Begin Material provided
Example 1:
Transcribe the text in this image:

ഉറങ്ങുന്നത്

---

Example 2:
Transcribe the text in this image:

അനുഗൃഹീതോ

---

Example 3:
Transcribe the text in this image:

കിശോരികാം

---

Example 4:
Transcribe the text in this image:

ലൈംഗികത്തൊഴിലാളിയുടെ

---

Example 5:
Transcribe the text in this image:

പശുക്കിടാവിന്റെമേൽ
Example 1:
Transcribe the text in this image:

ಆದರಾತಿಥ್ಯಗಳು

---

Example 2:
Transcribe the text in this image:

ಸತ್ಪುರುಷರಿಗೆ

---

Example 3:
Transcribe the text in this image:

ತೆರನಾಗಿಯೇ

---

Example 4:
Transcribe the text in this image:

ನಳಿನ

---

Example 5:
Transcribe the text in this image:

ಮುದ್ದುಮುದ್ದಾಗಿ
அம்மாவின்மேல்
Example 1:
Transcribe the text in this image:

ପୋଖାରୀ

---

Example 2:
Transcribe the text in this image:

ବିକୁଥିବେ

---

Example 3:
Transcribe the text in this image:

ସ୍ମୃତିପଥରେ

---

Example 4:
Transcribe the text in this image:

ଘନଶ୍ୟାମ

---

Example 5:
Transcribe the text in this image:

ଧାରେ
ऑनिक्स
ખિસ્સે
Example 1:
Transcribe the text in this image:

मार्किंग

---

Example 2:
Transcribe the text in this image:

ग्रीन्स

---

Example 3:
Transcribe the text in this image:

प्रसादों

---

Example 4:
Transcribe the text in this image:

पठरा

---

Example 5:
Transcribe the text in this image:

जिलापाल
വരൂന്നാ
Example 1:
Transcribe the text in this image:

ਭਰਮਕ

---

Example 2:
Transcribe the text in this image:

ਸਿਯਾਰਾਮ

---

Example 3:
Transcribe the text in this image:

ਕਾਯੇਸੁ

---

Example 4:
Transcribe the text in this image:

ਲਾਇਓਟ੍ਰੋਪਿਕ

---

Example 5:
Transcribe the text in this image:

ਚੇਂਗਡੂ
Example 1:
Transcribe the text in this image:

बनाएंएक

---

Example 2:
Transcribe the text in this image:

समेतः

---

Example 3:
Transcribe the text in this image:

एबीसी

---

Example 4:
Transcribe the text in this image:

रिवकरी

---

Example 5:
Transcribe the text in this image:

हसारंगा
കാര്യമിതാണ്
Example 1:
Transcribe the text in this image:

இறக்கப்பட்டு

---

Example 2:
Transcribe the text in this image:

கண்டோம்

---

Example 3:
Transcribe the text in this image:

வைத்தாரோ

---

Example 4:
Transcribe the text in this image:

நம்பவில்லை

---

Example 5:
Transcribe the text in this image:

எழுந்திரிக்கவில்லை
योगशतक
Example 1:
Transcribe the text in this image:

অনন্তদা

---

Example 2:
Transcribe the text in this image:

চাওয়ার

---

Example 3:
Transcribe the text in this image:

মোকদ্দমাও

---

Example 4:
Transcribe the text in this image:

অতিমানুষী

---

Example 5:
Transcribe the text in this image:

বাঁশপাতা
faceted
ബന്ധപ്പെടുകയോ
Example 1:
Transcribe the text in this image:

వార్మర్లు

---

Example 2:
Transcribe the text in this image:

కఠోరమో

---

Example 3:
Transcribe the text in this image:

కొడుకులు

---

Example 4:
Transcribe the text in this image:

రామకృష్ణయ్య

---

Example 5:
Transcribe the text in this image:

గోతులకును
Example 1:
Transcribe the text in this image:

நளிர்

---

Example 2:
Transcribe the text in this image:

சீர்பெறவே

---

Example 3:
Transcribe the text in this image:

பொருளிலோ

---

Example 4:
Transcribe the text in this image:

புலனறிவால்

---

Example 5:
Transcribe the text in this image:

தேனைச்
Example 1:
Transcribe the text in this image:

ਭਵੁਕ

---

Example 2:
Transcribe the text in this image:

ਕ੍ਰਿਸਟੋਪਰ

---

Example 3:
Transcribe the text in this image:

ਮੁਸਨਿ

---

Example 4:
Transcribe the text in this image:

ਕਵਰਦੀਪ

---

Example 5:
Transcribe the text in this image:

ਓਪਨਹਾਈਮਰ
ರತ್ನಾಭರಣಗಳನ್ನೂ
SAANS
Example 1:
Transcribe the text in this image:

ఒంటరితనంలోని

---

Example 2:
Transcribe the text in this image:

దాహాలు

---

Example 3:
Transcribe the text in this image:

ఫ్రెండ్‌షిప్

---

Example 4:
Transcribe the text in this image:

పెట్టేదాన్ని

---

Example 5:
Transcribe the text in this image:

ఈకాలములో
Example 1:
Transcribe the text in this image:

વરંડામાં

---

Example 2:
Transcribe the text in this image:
End Material provided
> Short task:
Copy all of the records above, reproducing each line exactly as it appears.

> Result for this exercise:
Example 1:
Transcribe the text in this image:

ഉറങ്ങുന്നത്

---

Example 2:
Transcribe the text in this image:

അനുഗൃഹീതോ

---

Example 3:
Transcribe the text in this image:

കിശോരികാം

---

Example 4:
Transcribe the text in this image:

ലൈംഗികത്തൊഴിലാളിയുടെ

---

Example 5:
Transcribe the text in this image:

പശുക്കിടാവിന്റെമേൽ
Example 1:
Transcribe the text in this image:

ಆದರಾತಿಥ್ಯಗಳು

---

Example 2:
Transcribe the text in this image:

ಸತ್ಪುರುಷರಿಗೆ

---

Example 3:
Transcribe the text in this image:

ತೆರನಾಗಿಯೇ

---

Example 4:
Transcribe the text in this image:

ನಳಿನ

---

Example 5:
Transcribe the text in this image:

ಮುದ್ದುಮುದ್ದಾಗಿ
அம்மாவின்மேல்
Example 1:
Transcribe the text in this image:

ପୋଖାରୀ

---

Example 2:
Transcribe the text in this image:

ବିକୁଥିବେ

---

Example 3:
Transcribe the text in this image:

ସ୍ମୃତିପଥରେ

---

Example 4:
Transcribe the text in this image:

ଘନଶ୍ୟାମ

---

Example 5:
Transcribe the text in this image:

ଧାରେ
ऑनिक्स
ખિસ્સે
Example 1:
Transcribe the text in this image:

मार्किंग

---

Example 2:
Transcribe the text in this image:

ग्रीन्स

---

Example 3:
Transcribe the text in this image:

प्रसादों

---

Example 4:
Transcribe the text in this image:

पठरा

---

Example 5:
Transcribe the text in this image:

जिलापाल
വരൂന്നാ
Example 1:
Transcribe the text in this image:

ਭਰਮਕ

---

Example 2:
Transcribe the text in this image:

ਸਿਯਾਰਾਮ

---

Example 3:
Transcribe the text in this image:

ਕਾਯੇਸੁ

---

Example 4:
Transcribe the text in this image:

ਲਾਇਓਟ੍ਰੋਪਿਕ

---

Example 5:
Transcribe the text in this image:

ਚੇਂਗਡੂ
Example 1:
Transcribe the text in this image:

बनाएंएक

---

Example 2:
Transcribe the text in this image:

समेतः

---

Example 3:
Transcribe the text in this image:

एबीसी

---

Example 4:
Transcribe the text in this image:

रिवकरी

---

Example 5:
Transcribe the text in this image:

हसारंगा
കാര്യമിതാണ്
Example 1:
Transcribe the text in this image:

இறக்கப்பட்டு

---

Example 2:
Transcribe the text in this image:

கண்டோம்

---

Example 3:
Transcribe the text in this image:

வைத்தாரோ

---

Example 4:
Transcribe the text in this image:

நம்பவில்லை

---

Example 5:
Transcribe the text in this image:

எழுந்திரிக்கவில்லை
योगशतक
Example 1:
Transcribe the text in this image:

অনন্তদা

---

Example 2:
Transcribe the text in this image:

চাওয়ার

---

Example 3:
Transcribe the text in this image:

মোকদ্দমাও

---

Example 4:
Transcribe the text in this image:

অতিমানুষী

---

Example 5:
Transcribe the text in this image:

বাঁশপাতা
faceted
ബന്ധപ്പെടുകയോ
Example 1:
Transcribe the text in this image:

వార్మర్లు

---

Example 2:
Transcribe the text in this image:

కఠోరమో

---

Example 3:
Transcribe the text in this image:

కొడుకులు

---

Example 4:
Transcribe the text in this image:

రామకృష్ణయ్య

---

Example 5:
Transcribe the text in this image:

గోతులకును
Example 1:
Transcribe the text in this image:

நளிர்

---

Example 2:
Transcribe the text in this image:

சீர்பெறவே

---

Example 3:
Transcribe the text in this image:

பொருளிலோ

---

Example 4:
Transcribe the text in this image:

புலனறிவால்

---

Example 5:
Transcribe the text in this image:

தேனைச்
Example 1:
Transcribe the text in this image:

ਭਵੁਕ

---

Example 2:
Transcribe the text in this image:

ਕ੍ਰਿਸਟੋਪਰ

---

Example 3:
Transcribe the text in this image:

ਮੁਸਨਿ

---

Example 4:
Transcribe the text in this image:

ਕਵਰਦੀਪ

---

Example 5:
Transcribe the text in this image:

ਓਪਨਹਾਈਮਰ
ರತ್ನಾಭರಣಗಳನ್ನೂ
SAANS
Example 1:
Transcribe the text in this image:

ఒంటరితనంలోని

---

Example 2:
Transcribe the text in this image:

దాహాలు

---

Example 3:
Transcribe the text in this image:

ఫ్రెండ్‌షిప్

---

Example 4:
Transcribe the text in this image:

పెట్టేదాన్ని

---

Example 5:
Transcribe the text in this image:

ఈకాలములో
Example 1:
Transcribe the text in this image:

વરંડામાં

---

Example 2:
Transcribe the text in this image:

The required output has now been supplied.